Where is the money going to come from to keep the profligate expending in marketing, in building "Copy Exactly!" inflexible fabs, and in sustaining the Wall Street patronage of dividends and buy-backs?

There is a point when marketing doesn't provide the products the market requires because those products need solid engineering to be made. That's why in this whole 7 year period, Intel has been able to only come up with only two worthy products: The Pentium (III) M, and the Corpse Duo, designed by the same team that designed the Corpse µ-arch (Conroe). But come on, politics at Intel must be so intense that it had to be from the outer confines of the company, in Israel, where they found a designing team that will lay out the future of the company. And these boys really, paraphrasing Sharikou, seem to be apprentices when compared to the truly awesome Grand Masters assembled at AMD, the creators of DCA, HTT, AMD64, Pacifica, Presidio, innovations in the Alpha µ-arch., DDR, SOI, sSOI, APM...

The fundamental question is this: Do you really believe Intel will succeed at the Core µ-architecture's complexity contravening important design principles given this track record of failures, and at the same same AMD will stand still having a µ-architecture so well designed with so much room to improve?

I stick to Dr. Ruiz and Mr. Meyer's management, with the Grand Masters designing products, and the German Produktionsleiten operating the factories. In all three dimensions I am going to keep succeeding, I can bear mediocrity at marketing. And I respect Mr. Richard's work, but he has a tough job working for a company so focused on production and engineering that really doesn't indulge in marketing displays.


Eddie said...

This article was first advertized here

Anonymous said...

Are you worried about Conroe? You better be.

Probably by tomorrow Chicagrafo will pick up in slashdot an article from the register, reporting that the French site x86-Secret is reporting that AMD is working on thechnology to make two (or more) cores appear as one, due to appear in the K10 (we are still in K8, by the way).

Since Chicagrafo will probably go on a rant about the grand masters and such, without checking the reference, he will miss this wonderful quote (BabelFished):

"Conscious that K8 architecture could not compete with the next high-speed motorboat of INTEL, all its hopes are for the moment based on a new "revolutionary" technology (it is our opinion, not it his) on which AMD works in this moment for after-K8. This technology is in fact a kind of anti-HT: There or HyperThreading sought to emulate two virtual processors with a physical processor, it is a question for AMD of emulating a single virtual processor with two (or several) physical processors."

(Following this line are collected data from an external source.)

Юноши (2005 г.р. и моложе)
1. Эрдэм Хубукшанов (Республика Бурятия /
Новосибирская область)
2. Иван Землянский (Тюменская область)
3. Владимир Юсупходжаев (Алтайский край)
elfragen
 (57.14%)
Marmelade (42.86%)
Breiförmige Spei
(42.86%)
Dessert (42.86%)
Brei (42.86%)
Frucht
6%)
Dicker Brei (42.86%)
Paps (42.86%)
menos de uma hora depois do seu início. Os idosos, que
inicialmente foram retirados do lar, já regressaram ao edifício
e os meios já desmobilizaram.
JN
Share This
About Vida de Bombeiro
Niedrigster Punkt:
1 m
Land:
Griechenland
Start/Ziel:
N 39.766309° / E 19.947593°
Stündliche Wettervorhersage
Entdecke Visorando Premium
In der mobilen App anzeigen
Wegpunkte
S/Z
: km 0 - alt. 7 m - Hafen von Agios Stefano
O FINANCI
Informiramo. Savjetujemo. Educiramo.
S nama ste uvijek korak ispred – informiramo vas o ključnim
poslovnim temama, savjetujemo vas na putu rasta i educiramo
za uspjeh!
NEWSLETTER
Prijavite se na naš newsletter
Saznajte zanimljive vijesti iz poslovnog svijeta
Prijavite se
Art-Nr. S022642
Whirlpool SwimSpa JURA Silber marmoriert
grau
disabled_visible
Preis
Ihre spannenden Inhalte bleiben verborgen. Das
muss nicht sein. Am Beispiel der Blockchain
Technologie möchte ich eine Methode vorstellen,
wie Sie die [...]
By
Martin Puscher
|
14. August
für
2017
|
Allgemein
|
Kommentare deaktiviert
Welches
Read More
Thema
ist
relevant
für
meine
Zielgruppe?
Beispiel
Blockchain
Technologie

Here is the link to the full article:

The babelfishing of the article is left as an exercise for the reader...

And while you are at it, please check the performance comparisons for Core Duo:


As a second exercise for the reader, try to spot other mistakes in this particular rant (Hint: There could be other reasons for Itanium NOT to be manufactured on 65nm... and there are many more flaws in the analysis)

Anonymous said...

Intel is coming out with a similar technology, called Mitosis.

Anonymous said...

Well written and researched; but you shoot your own foot by calling Core "Corpse". It detracts from the seriousness. Also, quoting Sharikou may work against you. I know big AMD fans who consider Sharikou too biased to take seriously. Try to read your own article from the mindset of someone undecided between Intel and AMD. You might in fact want to throw in some counterarguments, to make your case feel stronger.